Hamza Baba had not made a conscious effort to de-Persianise his work but his thought and creative output are so indigenous that even the use of short poetic meter prevalent in Persian and an occasional Arabic or Persian phrase does not appear to be a transplant. Hamza Baba’s metaphor, allegory and diction are nuanced pointers towards his Pashtun nationalism. Just like his mysticism was not imported, his nationalism too has arisen from the mountains of Khyber and the plains of Peshawar. Unlike the progressive poetry of Pashtun nationalists like Ghani Khan and Ajmal Khattak, and even Allama Iqbal and Faiz, Hamza Baba’s verse is free of Marxist or other European influences. It is perhaps this originality of thought and language that puts him in the league of Hafiz, Saadi, Rumi and Jami.
Three intertwined key currents — or ‘Baheer’, as he has titled one of his books — stand out in Hamza Baba’s poetry, i.e. devotion to ghazal, Pashtunwali and mysticism. He developed his dialectic around the romanticism, figures, forms and norms of Pashtun society, which he deploys to resolve the dichotomy faced by a mystic in pursuit of wahdat-al-wajud (Unity of Being).

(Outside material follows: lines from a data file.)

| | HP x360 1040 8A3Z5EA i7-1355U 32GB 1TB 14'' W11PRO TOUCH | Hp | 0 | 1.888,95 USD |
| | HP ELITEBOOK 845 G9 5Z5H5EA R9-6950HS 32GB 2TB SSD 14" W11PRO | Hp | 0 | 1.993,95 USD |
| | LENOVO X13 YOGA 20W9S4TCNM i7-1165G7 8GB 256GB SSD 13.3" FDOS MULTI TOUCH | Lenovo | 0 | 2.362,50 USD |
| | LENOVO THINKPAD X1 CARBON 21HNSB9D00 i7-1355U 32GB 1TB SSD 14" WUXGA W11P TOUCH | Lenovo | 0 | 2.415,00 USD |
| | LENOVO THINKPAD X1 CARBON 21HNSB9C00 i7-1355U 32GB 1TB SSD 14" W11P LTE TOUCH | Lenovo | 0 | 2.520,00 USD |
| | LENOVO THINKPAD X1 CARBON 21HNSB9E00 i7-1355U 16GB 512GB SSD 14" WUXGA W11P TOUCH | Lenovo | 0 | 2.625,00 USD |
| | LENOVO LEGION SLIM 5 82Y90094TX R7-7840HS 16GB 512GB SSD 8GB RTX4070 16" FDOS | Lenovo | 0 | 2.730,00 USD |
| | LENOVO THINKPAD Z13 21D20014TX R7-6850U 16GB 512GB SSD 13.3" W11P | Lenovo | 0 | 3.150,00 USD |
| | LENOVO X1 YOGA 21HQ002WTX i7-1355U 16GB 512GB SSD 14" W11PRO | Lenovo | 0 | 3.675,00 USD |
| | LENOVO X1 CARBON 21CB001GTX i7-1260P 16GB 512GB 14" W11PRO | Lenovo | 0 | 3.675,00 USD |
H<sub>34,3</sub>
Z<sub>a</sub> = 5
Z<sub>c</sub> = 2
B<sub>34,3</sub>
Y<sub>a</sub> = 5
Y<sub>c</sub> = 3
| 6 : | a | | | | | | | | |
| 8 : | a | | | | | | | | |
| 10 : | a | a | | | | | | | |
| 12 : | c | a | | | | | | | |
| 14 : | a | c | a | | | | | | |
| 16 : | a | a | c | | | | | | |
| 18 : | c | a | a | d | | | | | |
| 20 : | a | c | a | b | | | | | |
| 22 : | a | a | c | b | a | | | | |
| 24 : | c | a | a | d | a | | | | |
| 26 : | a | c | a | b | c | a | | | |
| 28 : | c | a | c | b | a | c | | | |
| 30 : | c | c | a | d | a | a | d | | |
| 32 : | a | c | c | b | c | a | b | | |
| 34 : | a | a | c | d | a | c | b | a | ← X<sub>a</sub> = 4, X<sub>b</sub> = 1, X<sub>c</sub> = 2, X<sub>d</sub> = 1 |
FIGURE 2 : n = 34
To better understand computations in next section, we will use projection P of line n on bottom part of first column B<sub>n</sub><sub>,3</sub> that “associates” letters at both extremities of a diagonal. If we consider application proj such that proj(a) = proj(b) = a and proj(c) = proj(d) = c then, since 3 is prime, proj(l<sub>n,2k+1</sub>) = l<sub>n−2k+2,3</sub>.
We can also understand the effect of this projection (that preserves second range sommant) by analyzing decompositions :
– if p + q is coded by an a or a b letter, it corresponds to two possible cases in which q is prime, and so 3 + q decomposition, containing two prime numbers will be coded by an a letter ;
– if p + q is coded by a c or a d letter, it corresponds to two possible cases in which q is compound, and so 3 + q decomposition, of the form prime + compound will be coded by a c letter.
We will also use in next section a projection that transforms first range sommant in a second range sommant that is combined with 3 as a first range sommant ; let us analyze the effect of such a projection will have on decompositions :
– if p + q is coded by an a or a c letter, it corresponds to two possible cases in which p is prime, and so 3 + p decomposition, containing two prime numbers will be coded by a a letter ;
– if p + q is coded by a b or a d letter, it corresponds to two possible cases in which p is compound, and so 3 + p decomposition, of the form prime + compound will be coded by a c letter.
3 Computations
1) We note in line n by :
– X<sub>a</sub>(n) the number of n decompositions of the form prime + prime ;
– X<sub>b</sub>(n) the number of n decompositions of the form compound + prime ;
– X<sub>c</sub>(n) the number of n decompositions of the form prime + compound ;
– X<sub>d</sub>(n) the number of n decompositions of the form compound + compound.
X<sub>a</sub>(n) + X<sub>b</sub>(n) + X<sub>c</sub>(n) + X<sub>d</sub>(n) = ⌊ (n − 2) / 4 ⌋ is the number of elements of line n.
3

He says:
“Ta ka kha Pashtun shuay no insan ba shay,
Biya ka kha insaan shuay, Musalman ba shay.”
(First be a good Pashtun and you shall become a good human being,
And only when you become a good human being, will you become a good Muslim.)
Interestingly, these currents flow from and merge back into the person of his Chishti Sufi master, Syed Sattar Shah, known in Peshawar as Badshah Jan. Syed Sattar Shah was the son of Syed Burhan Shah and had moved to Peshawar from Hazara and lived inside the Dabgari Gate of the old walled-city. Hamza Baba was born and raised in Lawargi (Landi Kotal) but his family owned a house in Mohallah Sakhi Shah-e-Mardan (named after a shrine dedicated to Hazrat Ali Murtaza RA) inside Barizqan (popularly but inaccurately called Bayriskay) Gate, a short walk away from Badshah Jan’s residence.

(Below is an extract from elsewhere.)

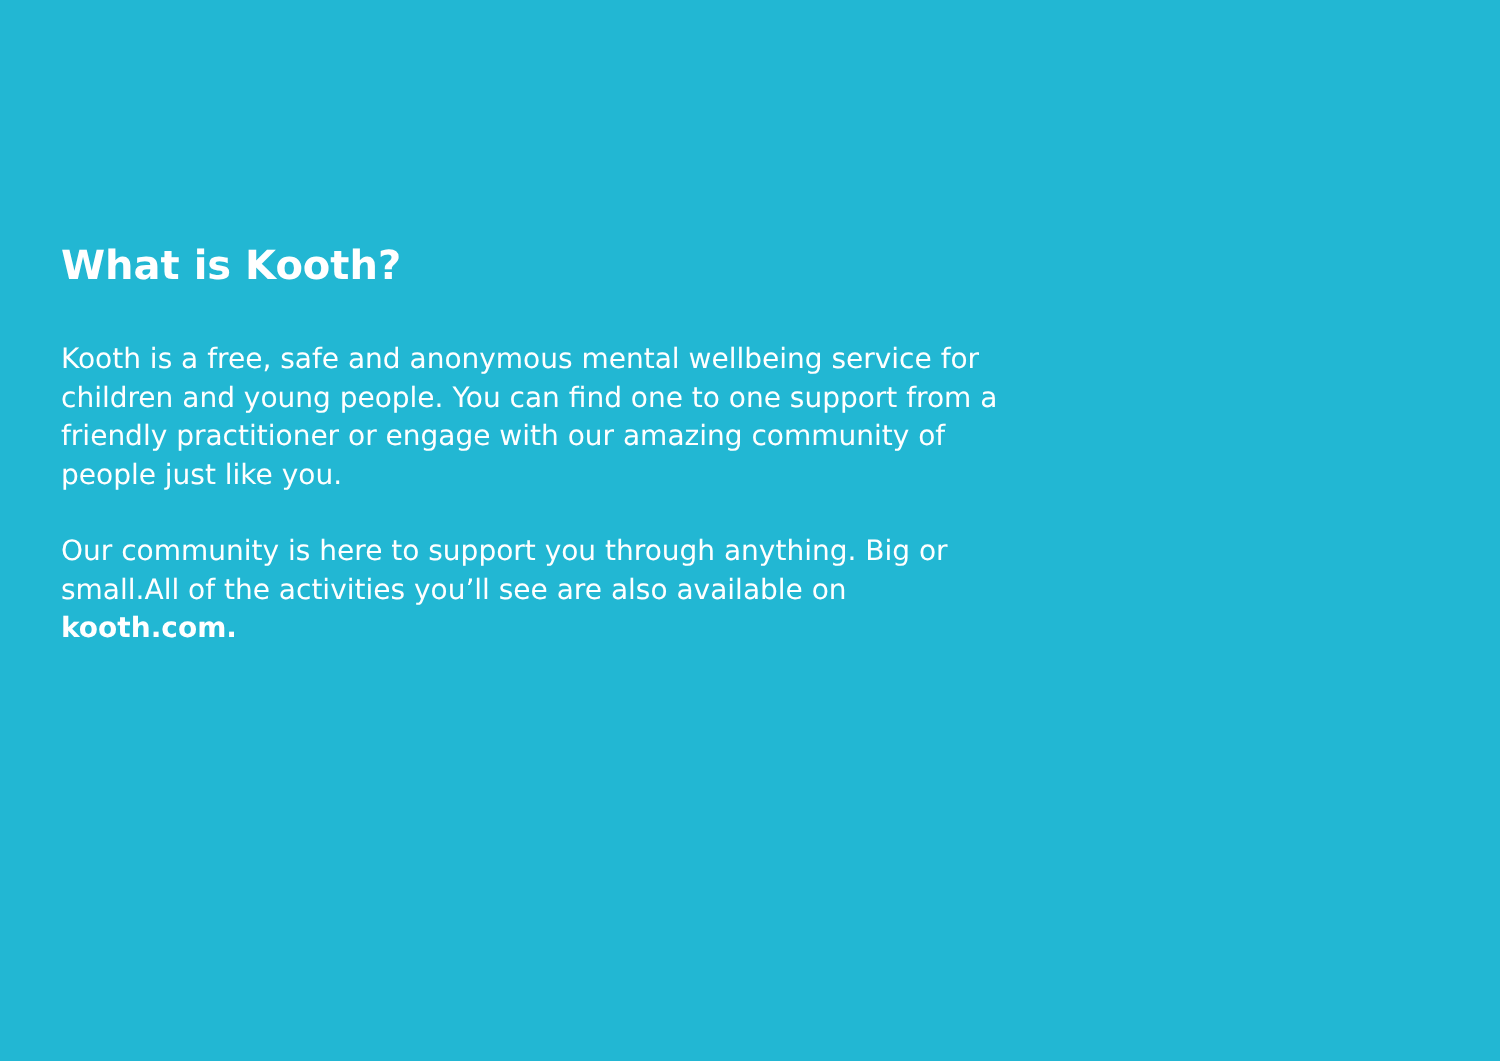What is Kooth?
Kooth is a free, safe and anonymous mental wellbeing service for children and young people. You can find one to one support from a friendly practitioner or engage with our amazing community of people just like you.
Our community is here to support you through anything. Big or small.All of the activities you’ll see are also available on kooth.com.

Hamza Baba used to write poetry in Urdu but Badshah Jan, who himself composed poetry under pen-name ‘bay-nawa’ (voiceless), instructed him to write his verse in Pashto and ordered another of his disciples, Rafiq Shinwari — a musician — to compose and sing this verse. Hamza Baba was not really happy with the marching orders but complied and there was no looking back for him. He came to be known as the father of the Pashto ghazal (baba-e-ghazal) a title in which he took great pride and his verses to this effect are well known. Perhaps less known is his humility as a Chishti who was devoted to his Sheikh and attributed this success to Badshah Jan. In a ghazal written at the shrine of his master, he says:
“Pardah-pokh wo cheh “Sattar” wo da aiboono,
Cheh da zarroono Badshah Jan wo, haghah da wo,
Da Hamza da gado-wado wainagano
Pa rishtia cheh qadardan wo, hagha da wo.”

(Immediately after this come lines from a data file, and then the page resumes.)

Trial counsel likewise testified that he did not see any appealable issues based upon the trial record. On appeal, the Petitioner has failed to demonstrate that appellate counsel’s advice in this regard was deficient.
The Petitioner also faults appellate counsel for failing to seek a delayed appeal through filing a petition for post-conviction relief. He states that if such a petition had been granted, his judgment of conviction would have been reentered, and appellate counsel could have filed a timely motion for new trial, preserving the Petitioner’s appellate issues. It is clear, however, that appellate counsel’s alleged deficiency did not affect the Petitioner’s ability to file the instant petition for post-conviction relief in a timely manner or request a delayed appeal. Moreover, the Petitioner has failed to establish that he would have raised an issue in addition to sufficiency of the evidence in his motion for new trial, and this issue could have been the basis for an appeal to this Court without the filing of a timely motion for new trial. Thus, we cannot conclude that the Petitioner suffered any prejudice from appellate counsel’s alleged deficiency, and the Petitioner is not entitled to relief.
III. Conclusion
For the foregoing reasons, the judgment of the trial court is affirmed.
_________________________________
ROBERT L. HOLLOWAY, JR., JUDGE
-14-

(Sattar — he who covers up one’s lapses — was he,
If there was a Badshah (king) of hearts — it was he,
Who could understand my gibberish?
But one who appreciated it, was he.)
Hamza Baba was a polymath: a poet, writer, dramatist, humorist, lyricist, musician, film-writer, broadcaster, translator but above all a humanist. If Khushal Khan Khattak was the warrior poet (sahib-e-saif-o-qalam), Hamza Baba carried pen in one hand and the candle of love in the other, and that too in a manner befitting of an unassuming Chishti saint with prowess over both knowledge and modesty (sahib-e-ilm-o-hilm).
A column cannot begin to define even one facet of this multidimensional Pashtun prodigy and in Hamza Baba’s words:
“Maa Hamza neemah ke khabarah prekhwa,
Neema ba biya sta pa ratlah wayamah.”
(I will leave my talk unfinished; we shall conclude upon your return.)